START Given entries
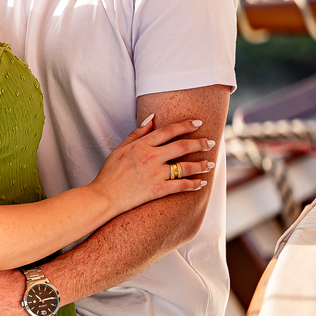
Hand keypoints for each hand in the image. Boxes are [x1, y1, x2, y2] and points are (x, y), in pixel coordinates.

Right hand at [91, 115, 214, 215]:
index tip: (197, 123)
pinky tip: (201, 183)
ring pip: (185, 167)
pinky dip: (193, 184)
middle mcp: (151, 157)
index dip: (185, 125)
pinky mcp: (158, 189)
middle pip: (182, 146)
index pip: (168, 131)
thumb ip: (137, 133)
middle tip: (211, 142)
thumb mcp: (120, 148)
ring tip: (211, 163)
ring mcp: (155, 174)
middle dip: (200, 143)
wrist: (104, 196)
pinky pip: (181, 185)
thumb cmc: (110, 172)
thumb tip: (152, 119)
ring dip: (201, 164)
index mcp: (141, 145)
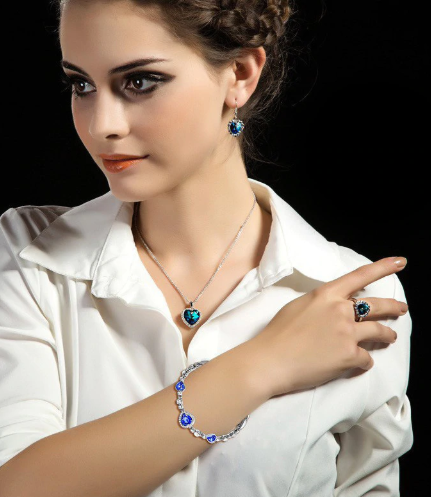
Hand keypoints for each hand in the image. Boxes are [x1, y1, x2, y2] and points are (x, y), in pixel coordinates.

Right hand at [251, 256, 407, 397]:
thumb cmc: (277, 334)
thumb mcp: (298, 306)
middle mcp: (341, 310)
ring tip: (389, 338)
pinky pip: (366, 359)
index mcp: (326, 294)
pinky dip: (363, 363)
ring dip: (387, 336)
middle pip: (378, 305)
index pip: (361, 275)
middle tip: (402, 309)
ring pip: (380, 332)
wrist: (270, 360)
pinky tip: (358, 365)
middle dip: (395, 307)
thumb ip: (321, 304)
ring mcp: (347, 333)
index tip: (400, 262)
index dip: (383, 267)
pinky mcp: (349, 356)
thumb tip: (332, 308)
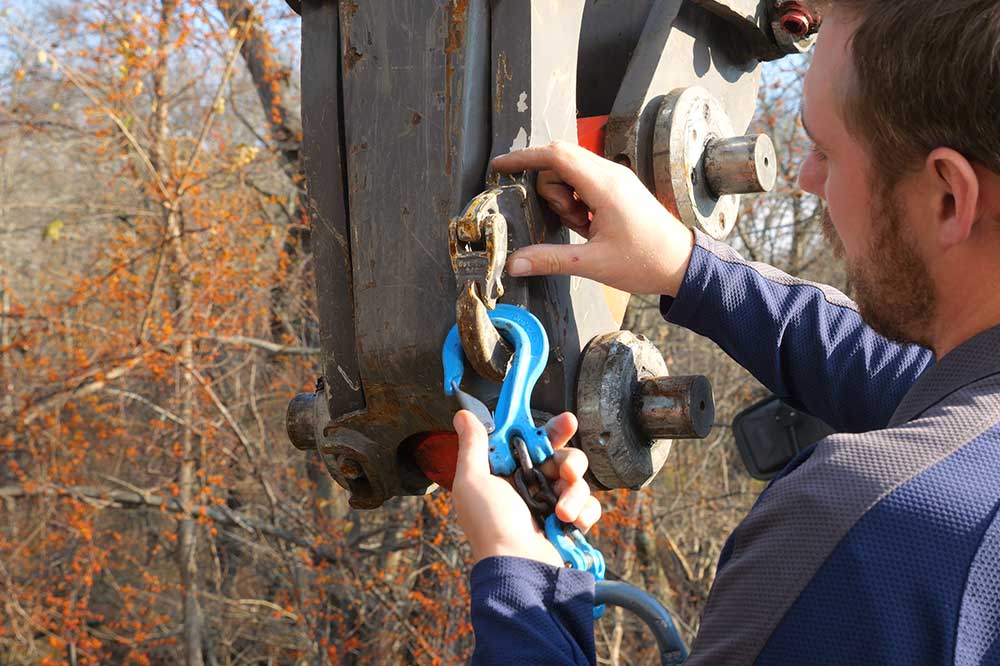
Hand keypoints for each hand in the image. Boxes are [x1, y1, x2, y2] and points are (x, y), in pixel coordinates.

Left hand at [451, 410, 601, 567]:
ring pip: (577, 480)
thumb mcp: (473, 482)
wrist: (519, 570)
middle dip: (570, 461)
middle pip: (560, 457)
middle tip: (569, 471)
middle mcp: (530, 486)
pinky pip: (588, 505)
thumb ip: (472, 446)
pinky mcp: (570, 523)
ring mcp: (551, 505)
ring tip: (562, 512)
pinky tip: (572, 523)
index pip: (531, 442)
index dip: (549, 431)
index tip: (566, 423)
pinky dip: (584, 512)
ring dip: (574, 493)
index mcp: (507, 473)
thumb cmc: (491, 527)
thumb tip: (463, 414)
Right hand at [492, 141, 695, 296]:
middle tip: (574, 223)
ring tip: (585, 228)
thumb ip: (550, 260)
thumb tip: (514, 264)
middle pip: (559, 164)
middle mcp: (611, 173)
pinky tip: (591, 226)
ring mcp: (616, 178)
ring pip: (570, 174)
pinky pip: (584, 183)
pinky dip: (578, 202)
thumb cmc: (645, 262)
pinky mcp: (619, 187)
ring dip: (566, 200)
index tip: (500, 166)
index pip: (556, 155)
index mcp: (605, 185)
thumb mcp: (593, 264)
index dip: (524, 157)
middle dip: (552, 192)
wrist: (682, 264)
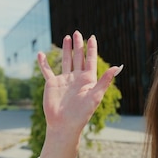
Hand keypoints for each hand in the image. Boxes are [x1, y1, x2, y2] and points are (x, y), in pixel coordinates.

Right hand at [36, 31, 122, 157]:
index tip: (92, 37)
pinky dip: (43, 63)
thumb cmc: (82, 113)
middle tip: (78, 33)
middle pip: (78, 57)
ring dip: (66, 49)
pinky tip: (41, 54)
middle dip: (79, 45)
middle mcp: (77, 78)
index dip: (91, 49)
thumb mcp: (95, 96)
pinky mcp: (52, 84)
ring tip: (67, 38)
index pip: (91, 60)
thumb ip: (105, 81)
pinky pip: (47, 71)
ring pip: (66, 61)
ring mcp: (64, 80)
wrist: (64, 125)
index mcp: (88, 80)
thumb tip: (117, 67)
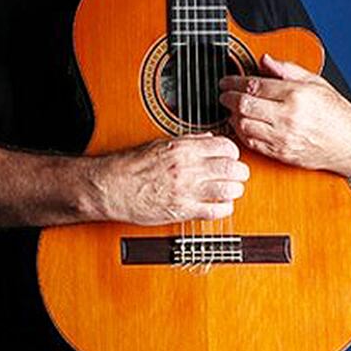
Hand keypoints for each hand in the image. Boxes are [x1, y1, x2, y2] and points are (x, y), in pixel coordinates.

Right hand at [96, 134, 248, 223]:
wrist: (111, 187)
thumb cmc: (130, 166)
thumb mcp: (160, 143)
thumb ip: (188, 141)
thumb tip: (209, 138)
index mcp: (183, 148)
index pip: (226, 146)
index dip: (233, 153)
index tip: (230, 158)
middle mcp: (188, 168)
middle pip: (234, 168)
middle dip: (239, 173)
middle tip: (236, 176)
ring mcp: (186, 190)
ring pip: (230, 190)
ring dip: (234, 191)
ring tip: (228, 191)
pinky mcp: (182, 211)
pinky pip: (217, 211)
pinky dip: (224, 209)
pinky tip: (218, 206)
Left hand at [219, 54, 350, 175]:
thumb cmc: (336, 113)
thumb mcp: (317, 83)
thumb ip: (288, 70)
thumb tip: (264, 59)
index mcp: (297, 94)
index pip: (254, 85)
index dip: (234, 82)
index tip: (226, 81)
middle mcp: (288, 116)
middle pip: (244, 105)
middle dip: (228, 98)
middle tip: (222, 94)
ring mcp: (283, 137)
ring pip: (243, 125)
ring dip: (232, 116)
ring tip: (231, 109)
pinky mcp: (281, 153)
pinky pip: (251, 143)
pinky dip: (241, 133)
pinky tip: (241, 125)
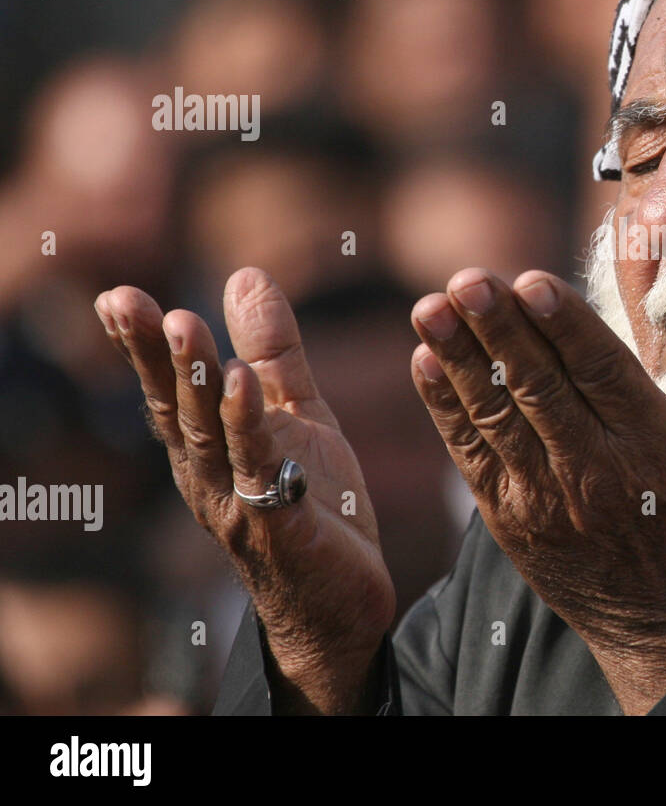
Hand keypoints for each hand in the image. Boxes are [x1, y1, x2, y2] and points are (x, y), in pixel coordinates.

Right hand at [95, 267, 395, 713]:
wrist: (343, 596)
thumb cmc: (313, 500)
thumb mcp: (298, 409)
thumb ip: (273, 347)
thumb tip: (245, 273)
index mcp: (209, 444)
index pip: (171, 387)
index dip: (142, 346)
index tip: (117, 296)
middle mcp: (209, 473)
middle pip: (176, 406)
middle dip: (152, 355)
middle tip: (129, 302)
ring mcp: (239, 499)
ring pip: (208, 434)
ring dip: (195, 382)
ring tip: (184, 326)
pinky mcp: (279, 521)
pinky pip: (259, 467)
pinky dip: (248, 425)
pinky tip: (243, 385)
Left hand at [409, 267, 665, 713]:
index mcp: (654, 446)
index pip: (601, 373)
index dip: (563, 326)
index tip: (530, 281)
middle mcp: (596, 470)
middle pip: (539, 388)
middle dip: (499, 331)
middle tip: (467, 280)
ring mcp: (547, 498)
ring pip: (497, 417)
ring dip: (460, 360)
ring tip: (430, 309)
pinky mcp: (513, 520)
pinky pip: (473, 457)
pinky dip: (446, 411)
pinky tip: (425, 364)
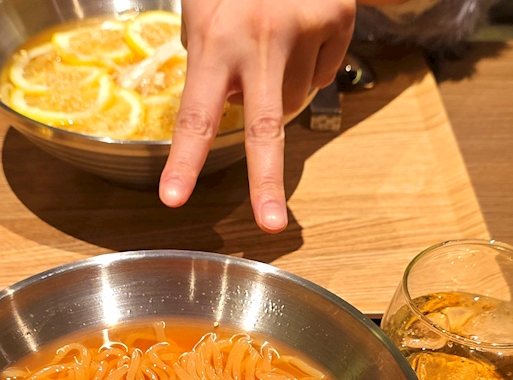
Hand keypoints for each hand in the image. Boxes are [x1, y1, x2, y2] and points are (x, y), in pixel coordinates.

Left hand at [159, 0, 355, 232]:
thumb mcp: (204, 12)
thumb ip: (208, 64)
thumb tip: (225, 113)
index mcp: (215, 40)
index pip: (194, 115)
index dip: (184, 161)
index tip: (174, 198)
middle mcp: (260, 39)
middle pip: (265, 127)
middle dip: (266, 182)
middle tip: (271, 226)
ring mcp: (304, 30)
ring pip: (292, 102)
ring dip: (278, 92)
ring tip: (270, 48)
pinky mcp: (338, 21)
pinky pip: (321, 74)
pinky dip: (307, 67)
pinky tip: (297, 35)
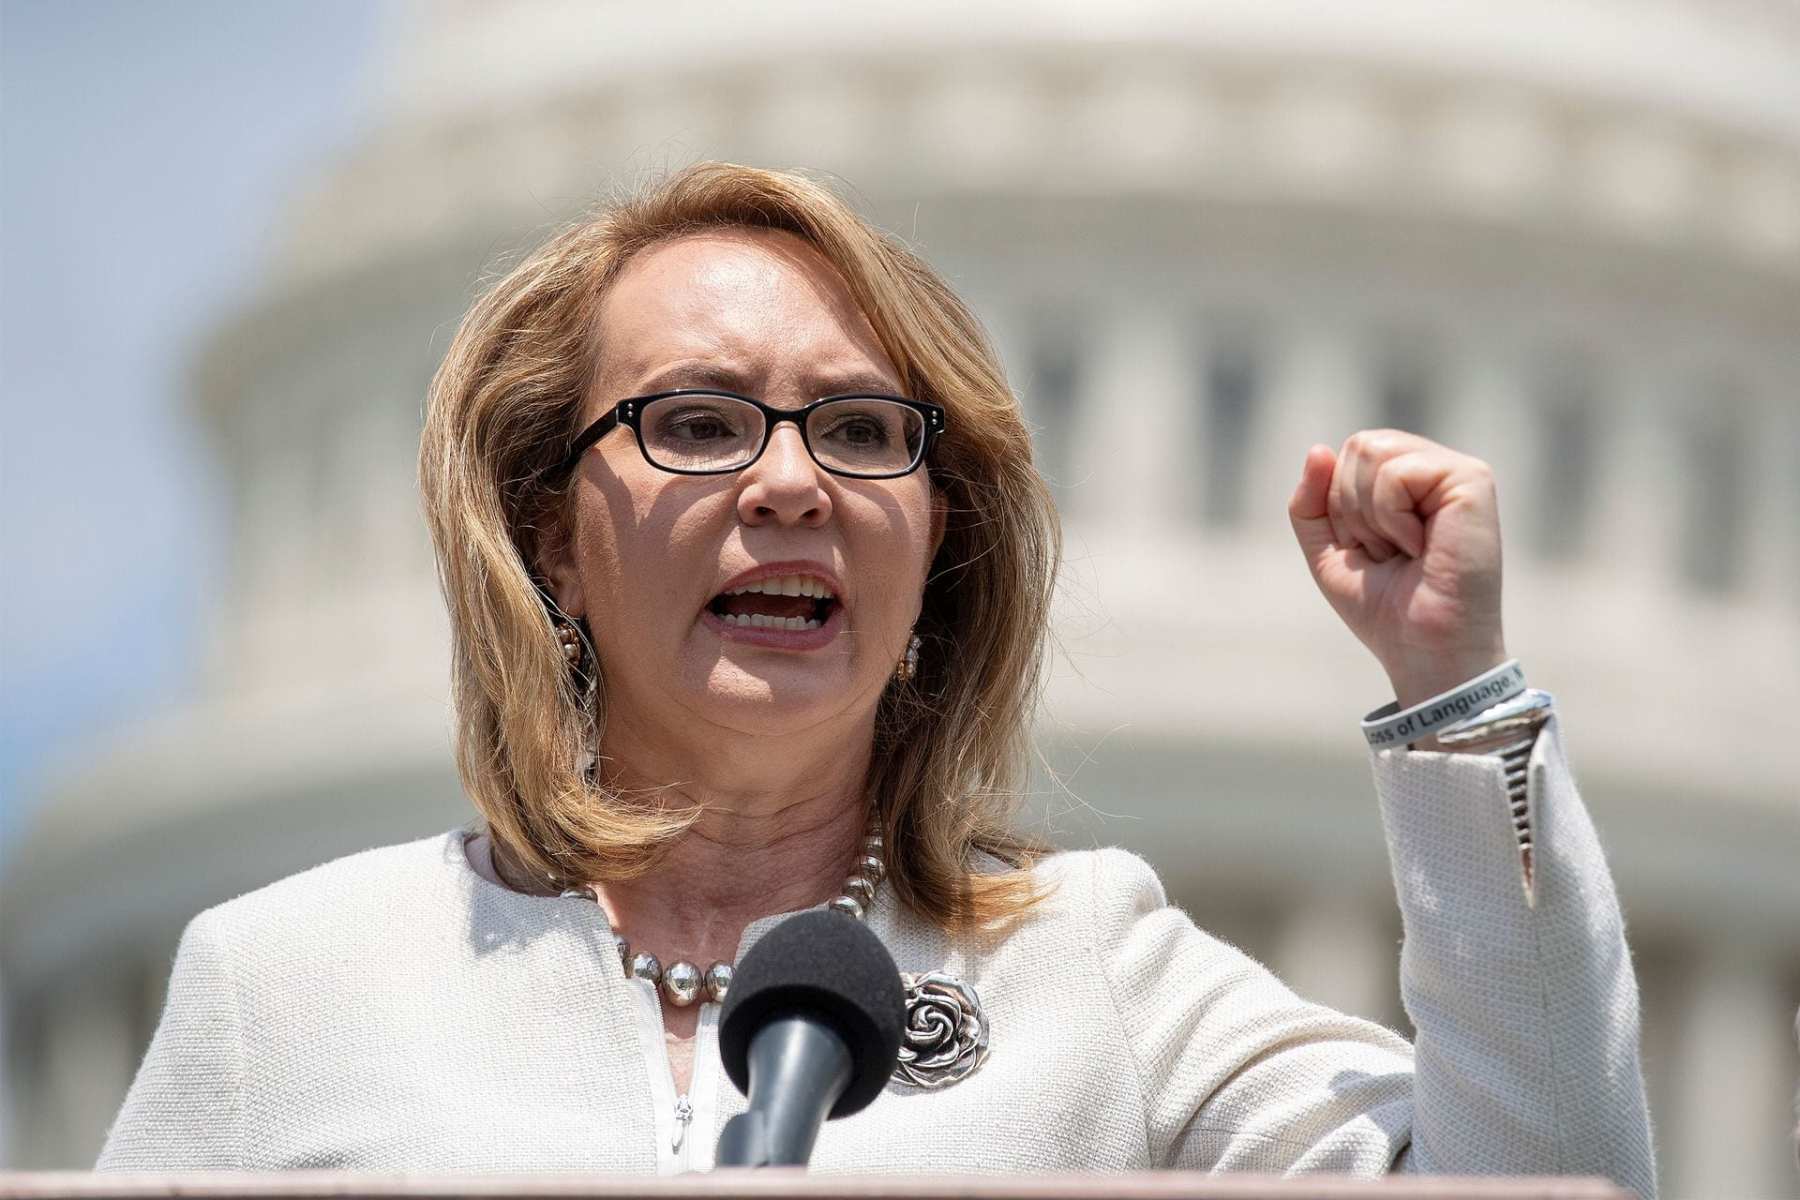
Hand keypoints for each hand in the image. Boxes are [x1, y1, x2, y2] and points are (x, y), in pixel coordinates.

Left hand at [1287, 430, 1507, 709]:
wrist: (1423, 650)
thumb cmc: (1384, 608)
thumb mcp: (1328, 551)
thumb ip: (1311, 502)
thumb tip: (1317, 449)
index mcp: (1406, 481)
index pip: (1346, 456)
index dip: (1338, 507)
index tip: (1370, 552)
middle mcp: (1434, 468)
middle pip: (1357, 447)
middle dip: (1351, 510)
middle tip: (1388, 552)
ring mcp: (1456, 471)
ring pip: (1372, 452)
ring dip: (1371, 516)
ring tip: (1405, 549)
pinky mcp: (1473, 479)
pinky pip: (1397, 474)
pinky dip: (1392, 519)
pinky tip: (1421, 547)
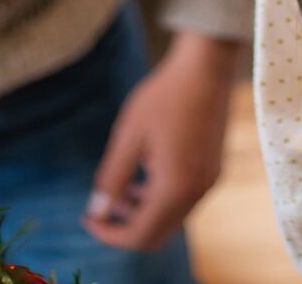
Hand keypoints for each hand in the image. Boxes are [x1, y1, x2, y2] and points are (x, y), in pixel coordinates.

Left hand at [83, 31, 242, 250]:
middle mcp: (197, 192)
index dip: (109, 234)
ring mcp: (209, 181)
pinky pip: (184, 200)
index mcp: (175, 187)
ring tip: (119, 188)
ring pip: (172, 218)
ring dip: (143, 212)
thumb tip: (97, 211)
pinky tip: (145, 173)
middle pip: (158, 235)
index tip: (87, 218)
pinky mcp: (214, 169)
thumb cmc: (165, 95)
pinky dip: (160, 198)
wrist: (207, 66)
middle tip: (99, 208)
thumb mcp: (129, 135)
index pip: (140, 235)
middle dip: (125, 227)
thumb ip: (112, 177)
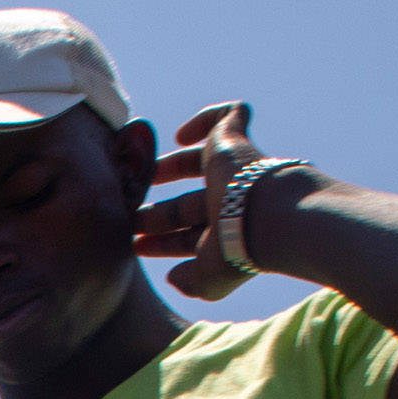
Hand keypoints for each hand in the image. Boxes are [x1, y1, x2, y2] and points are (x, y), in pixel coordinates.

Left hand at [137, 100, 285, 302]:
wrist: (265, 214)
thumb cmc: (238, 250)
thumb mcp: (209, 280)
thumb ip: (190, 283)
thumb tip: (173, 276)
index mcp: (226, 233)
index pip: (190, 234)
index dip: (163, 240)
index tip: (136, 245)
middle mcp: (232, 201)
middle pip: (189, 202)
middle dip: (159, 213)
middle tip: (132, 217)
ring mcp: (236, 170)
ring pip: (199, 161)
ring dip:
END Given entries
## Your task
Check each line of the entries for the string "Left". Copy the lines that have it.

## Finished exercise
Left hand at [451, 410, 601, 567]:
Left hand at [219, 54, 350, 175]:
Left hand at [409, 267, 665, 713]:
Left hand at [159, 0, 355, 232]:
Left hand at [1287, 430, 1507, 709]:
Left hand at [83, 31, 242, 250]:
Left hand at [137, 100, 285, 302]:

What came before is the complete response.